Is there an LLM that can assimilate an entire codebase for chatting?
Posted by abbondanzio@reddit | LocalLLaMA | View on Reddit | 15 comments
I have a large project in typescript (monorepo) and currently use claude-dev to ask questions on my codebase or make changes.
Is there any way to feed my entire codebase to an LLM so that I can chat with it? I had thought of something that does indexing and creates embedding of my entire codebase.
Claude's projects accept very few files, the continue.dev api often fails me if I select the whole codebase and in general they force too much.
I would prefer it to be opensource. What is the state of the art?
Spirited_Example_341@reddit
resistance is futile
BatsChimera@reddit
compile every line into a txt and uploadit to notebooklm, it works for me, i have a script that takes every line with a (from (x).txt[or whatever the extension was])
shaman-warrior@reddit
How large is your codebase?
IdeaEchoChamber@reddit
Try taking a look at Gemini APIs, they have very large context window. Or just use cursor
guyomes@reddit
[Aider](https://aider.chat) is a nice open source alternative. It handles the context of the project by feeding a [repository map](https://aider.chat/docs/repomap.html) to the LLM, and it adds specific files to the chat context when it is needed to answer some questions. Moreover, it can be connected to all the LLM supported by [LiteLLM](https://github.com/BerriAI/litellm), including local models.
GradatimRecovery@reddit
Prove your concept on NotebookLM before building your own RAG
PermanentLiminality@reddit
The default context on continue.dev is only 8k. Try turning it up. Be sure the model or your local LLM can support it
asankhs@reddit
To import the entire code the model needs to have a context length larger than the full repo. Except for a few small projects that would not be the case. If your repo is small enough you can try using one of the Gemini models. We do that in https://docs.codes/ where we take entire library sources and generate documentation from it by using Gemini Flash 1.5.
If the repo is larger then you have two options one is to embed the repo in a vector store using one of the embedding models and then chat with it. We have an implementation of that you can try freely at https://www.patched.codes/, we support multiple repos and even document stores that you can query and chat with from a single interface.
The other option is to use a short term memory and let LLM have access to it during the inference/chat. I recently implemented a short term memory via a memory plugin in optillm (https://github.com/codelion/optillm) which is an open-source optimizing inference proxy. Using memory we were able to get some very good results in large context benchmarks like FRAMES (https://huggingface.co/datasets/google/frames-benchmark). The benchmark doesn't include code retrieval though so ymv.
tallesl@reddit
Embedding source code files to later be used with natural language can be tricky. Human language does not quite match programming language. I saw a presentation by Codeium that they mitigate this problem by generating and adding a human-like description to the code (generated by a LLM of course).

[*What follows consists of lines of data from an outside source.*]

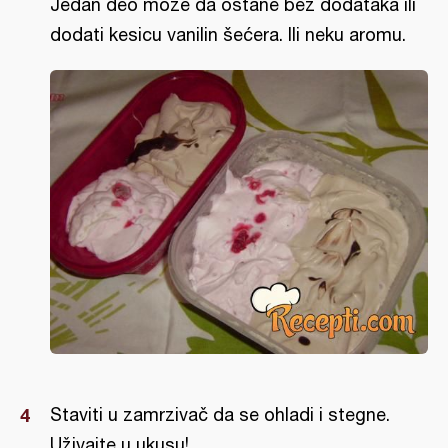
Jedan deo može da ostane bez dodataka ili
dodati kesicu vanilin šećera. Ili neku aromu.
Staviti u zamrzivač da se ohladi i stegne.
Uživajte u ukusu!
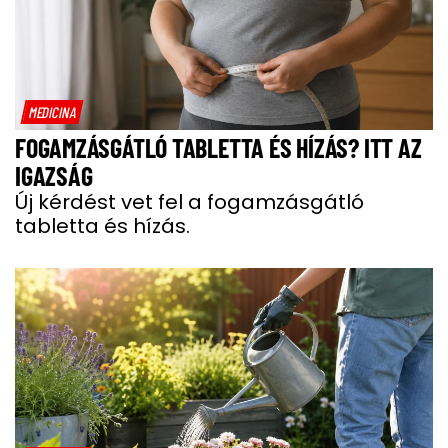
MEDICINA
FOGAMZÁSGÁTLÓ TABLETTA ÉS HÍZÁS? ITT AZ
IGAZSÁG
Új kérdést vet fel a fogamzásgátló
tabletta és hízás.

Not a local solution, but a quick way to have this is by putting the entire codebase in the context them chatting with it. Gemini's huge context size shines here, combine it with how cheap the flash model is and you may have a winning combination.
justinrlloyd@reddit
Check out the Seagoat project on github.
Everlier@reddit
continue.dev would be amongst the top of the line in what you can get in Open Source
If your codebase is still relatively small - use tools like repopack for full in-context editing
how_now_brown_cow@reddit
This + an ollama back end with qwen2.5 or deep seek if your gpu can handle it. Use continue daily
caphohotain@reddit
I find Cursor's @codebase is very good!
Mundane_Ad8936@reddit
Gemini can do 2M tokens.. The main issue you can't expect any model to be able to pay attention to all the code.. it will miss things.. Your prompting tactics are key..
DangKilla@reddit
I don't think this area is fully solved yet. I've seen papers trying to solve this. Large contexts were the simplest attempt but hallucinations occur. RAG doesn't fully solve it. Synthetic data might work, not sure.
The current paradigm is to load a file or two and work on them that way. Try aider from shell, or Cursor IDE.